## WHAT TO DO
Could you print the entries below exactly, starting at the line that contains "hfov_deg: 41.1" and stopping after the last one?

*** Opening of INPUT ***

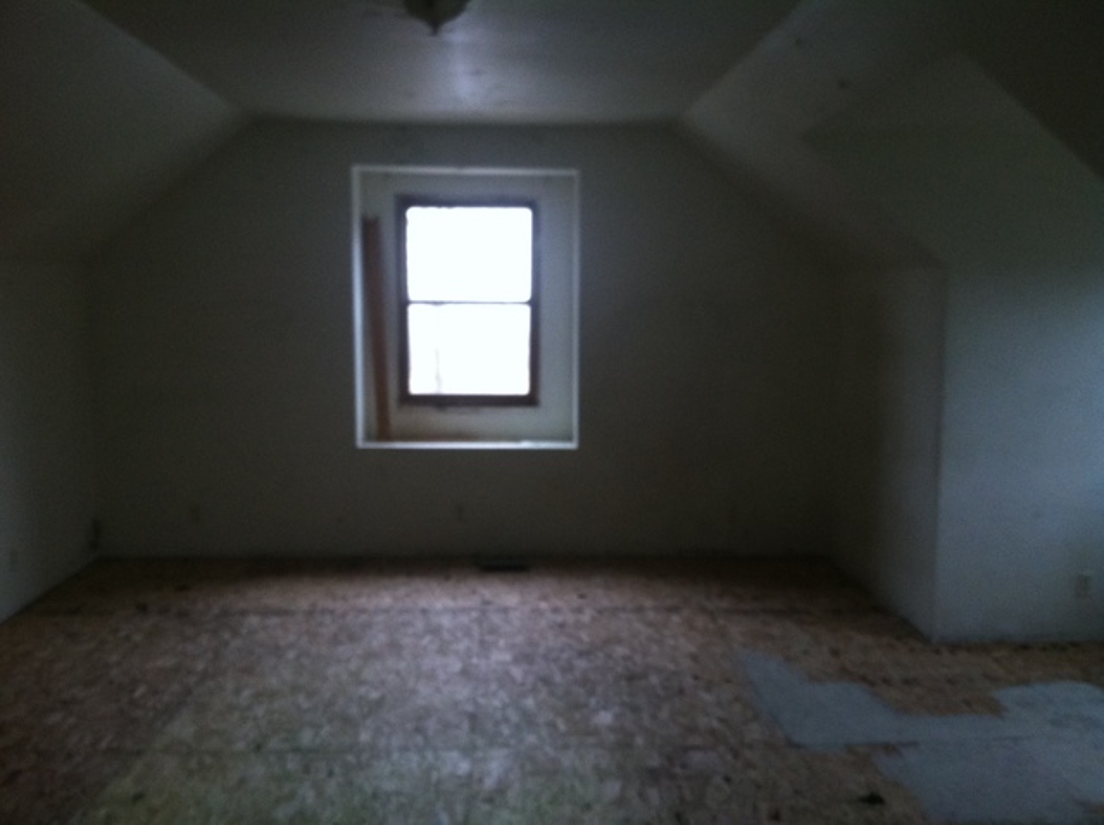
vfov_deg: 40.6
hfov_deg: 52.7
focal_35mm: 35
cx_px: 552
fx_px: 1115
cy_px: 412
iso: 160
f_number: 2.8
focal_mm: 3.85
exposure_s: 1/15
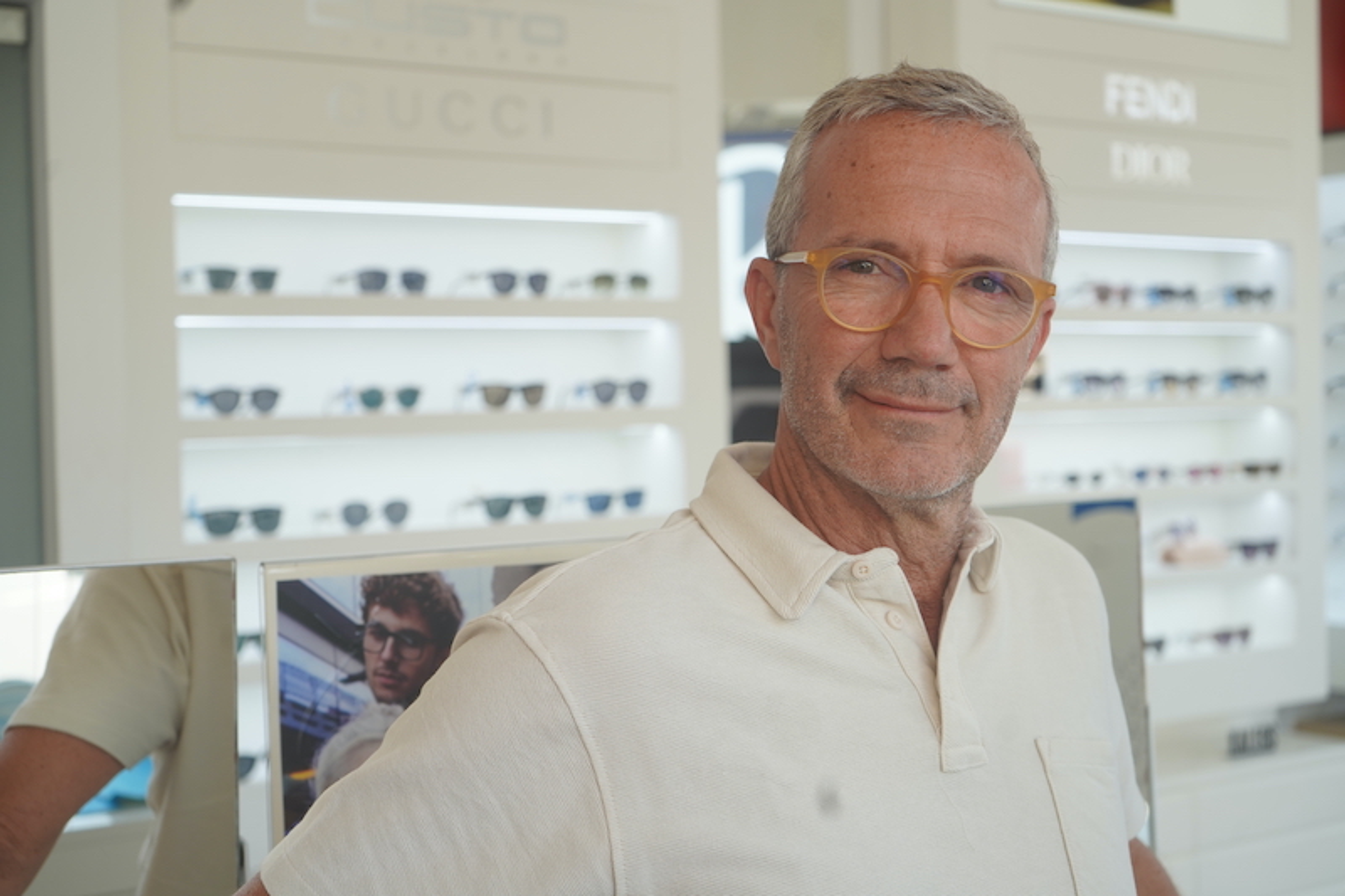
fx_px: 1793
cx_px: 672
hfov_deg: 41.1
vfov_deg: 28.1
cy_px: 448
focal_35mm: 48
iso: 200
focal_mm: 48
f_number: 4.5
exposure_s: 1/160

*** Close of INPUT ***

## YOUR SOLUTION
hfov_deg: 41.1
vfov_deg: 28.1
cy_px: 448
focal_35mm: 48
iso: 200
focal_mm: 48
f_number: 4.5
exposure_s: 1/160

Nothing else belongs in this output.